**What the task requires**
Copy each of the lines below character for character, leaving out the pictures.

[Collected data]

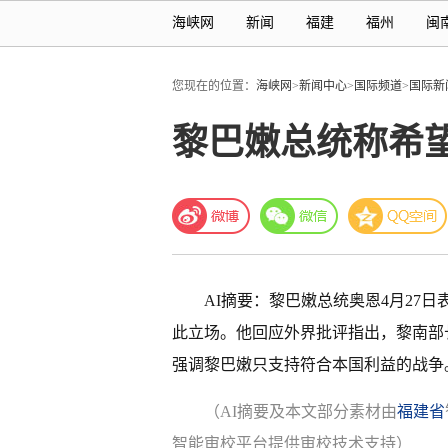
海峡网
新闻
福建
福州
闽
您现在的位置：
海峡网
>
新闻中心
>
国际频道
>
国际新
黎巴嫩总统称希
AI摘要：黎巴嫩总统奥恩4月27
此立场。他回应外界批评指出，黎南部
强调黎巴嫩只支持符合本国利益的战争
（AI摘要及本文部分素材由
福建省
智能审校平台提供审校技术支持）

**Response area**
海峡网
新闻
福建
福州
闽
您现在的位置：
海峡网
>
新闻中心
>
国际频道
>
国际新
黎巴嫩总统称希
AI摘要：黎巴嫩总统奥恩4月27
此立场。他回应外界批评指出，黎南部
强调黎巴嫩只支持符合本国利益的战争
（AI摘要及本文部分素材由
福建省
智能审校平台提供审校技术支持）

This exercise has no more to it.